Ray Whitehouse for BuzzFeed News
The winning didn’t just stop at football. Since 2010, CIAA championships have been won by all of the school’s sports teams except men’s and women’s basketball, golf, and volleyball. Winston-Salem State relaunched its baseball program after a 37-year absence as part of its return to Division II and has won a CIAA championship every year since.
“And now we’ve got probably the best team we’ve ever had here,” said Kevin Ritsche, the baseball coach. “When you start off with nothing, it’s easier to get better.”
To that point, two summers ago Ritsche gathered some friends and players to finally build a team locker room out of an old, abandoned football locker room. They used hammers to break down the old lockers, stripped and repainted the floors, built a TV stand, and bought some couches off of Craigslist.
“I was part of that demolition crew,” said Devin McLemore, a junior pitcher and infielder. “We just got some sledgehammers and went to town. It didn’t take that long.”
Hayes also managed to energize fundraising for the athletic department, helping lift the school’s athletic budget to $4.7 million in 2013, the last year for which data is available. That’s a figure that ranked third in the CIAA, behind only Virginia State and St. Augustine universities.
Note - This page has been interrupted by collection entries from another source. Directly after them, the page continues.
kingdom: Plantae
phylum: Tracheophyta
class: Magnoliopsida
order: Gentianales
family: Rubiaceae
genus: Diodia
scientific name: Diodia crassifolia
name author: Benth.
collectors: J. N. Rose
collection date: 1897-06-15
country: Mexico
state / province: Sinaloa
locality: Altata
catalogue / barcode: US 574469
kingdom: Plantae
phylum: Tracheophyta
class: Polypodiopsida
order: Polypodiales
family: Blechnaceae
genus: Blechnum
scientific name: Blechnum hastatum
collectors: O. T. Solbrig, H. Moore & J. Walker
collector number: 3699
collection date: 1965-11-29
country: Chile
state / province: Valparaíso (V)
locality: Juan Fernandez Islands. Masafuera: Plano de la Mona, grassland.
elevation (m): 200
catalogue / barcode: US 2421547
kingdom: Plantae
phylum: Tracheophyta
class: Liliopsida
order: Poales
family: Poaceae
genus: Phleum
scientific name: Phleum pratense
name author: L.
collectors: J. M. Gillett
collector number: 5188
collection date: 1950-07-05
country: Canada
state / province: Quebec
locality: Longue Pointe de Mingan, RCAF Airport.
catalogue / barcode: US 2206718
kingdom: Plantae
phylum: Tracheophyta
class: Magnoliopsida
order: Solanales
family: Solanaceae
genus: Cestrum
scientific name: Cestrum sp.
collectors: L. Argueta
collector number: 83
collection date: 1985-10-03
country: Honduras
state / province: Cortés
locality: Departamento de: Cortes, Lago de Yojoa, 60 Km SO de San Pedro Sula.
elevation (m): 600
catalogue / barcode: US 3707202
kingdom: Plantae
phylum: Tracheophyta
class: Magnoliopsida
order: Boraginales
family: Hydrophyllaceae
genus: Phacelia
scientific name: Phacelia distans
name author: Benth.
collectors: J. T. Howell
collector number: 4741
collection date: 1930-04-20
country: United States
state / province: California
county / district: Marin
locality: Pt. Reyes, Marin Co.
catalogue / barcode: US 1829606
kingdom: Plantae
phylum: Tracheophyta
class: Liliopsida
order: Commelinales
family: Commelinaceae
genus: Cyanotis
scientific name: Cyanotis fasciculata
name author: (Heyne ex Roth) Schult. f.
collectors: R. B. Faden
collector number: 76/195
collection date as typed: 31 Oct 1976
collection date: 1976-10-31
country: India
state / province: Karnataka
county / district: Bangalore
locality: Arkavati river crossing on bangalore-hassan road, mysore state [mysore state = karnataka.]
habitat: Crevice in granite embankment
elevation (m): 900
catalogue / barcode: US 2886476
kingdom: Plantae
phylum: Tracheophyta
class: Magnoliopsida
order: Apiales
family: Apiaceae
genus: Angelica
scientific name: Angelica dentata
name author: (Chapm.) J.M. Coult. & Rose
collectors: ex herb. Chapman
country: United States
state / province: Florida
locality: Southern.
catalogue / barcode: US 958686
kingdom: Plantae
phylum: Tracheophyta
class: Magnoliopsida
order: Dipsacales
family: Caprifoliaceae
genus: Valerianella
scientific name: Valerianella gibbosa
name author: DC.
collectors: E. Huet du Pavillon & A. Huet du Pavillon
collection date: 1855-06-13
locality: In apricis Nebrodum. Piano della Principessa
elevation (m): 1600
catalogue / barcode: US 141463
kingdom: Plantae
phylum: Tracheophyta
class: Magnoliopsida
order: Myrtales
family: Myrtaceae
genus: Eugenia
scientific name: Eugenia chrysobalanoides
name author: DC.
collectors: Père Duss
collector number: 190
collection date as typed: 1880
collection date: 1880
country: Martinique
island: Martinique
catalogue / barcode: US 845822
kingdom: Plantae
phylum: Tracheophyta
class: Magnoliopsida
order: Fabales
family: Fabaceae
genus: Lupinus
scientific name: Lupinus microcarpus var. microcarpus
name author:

Hayes credits his success with fundraising to figuring out that contributors much prefer public recognition for their efforts over smaller, more common trinkets of appreciation, like hats and T-shirts. “When I laid out my vision,” he said, “that’s when the money started rolling in.”
He points to the “1000 Horns Campaign” board that greets visitors to the second floor of the school’s Bowman Gray Fieldhouse. It’s a board that lists all of the contributors who have given at least $1,000 to the athletic program; all of the available slots have been filled with names.
When Hayes finally retired in February 2014 at age 70, he left behind a program that won more CIAA championships in his five years than it had in the previous four decades.
“Coach Hayes gave us everything we needed to be successful,” said Ritsche, the baseball coach. “He never told me no, he couldn’t do it. He just tried to make it happen.”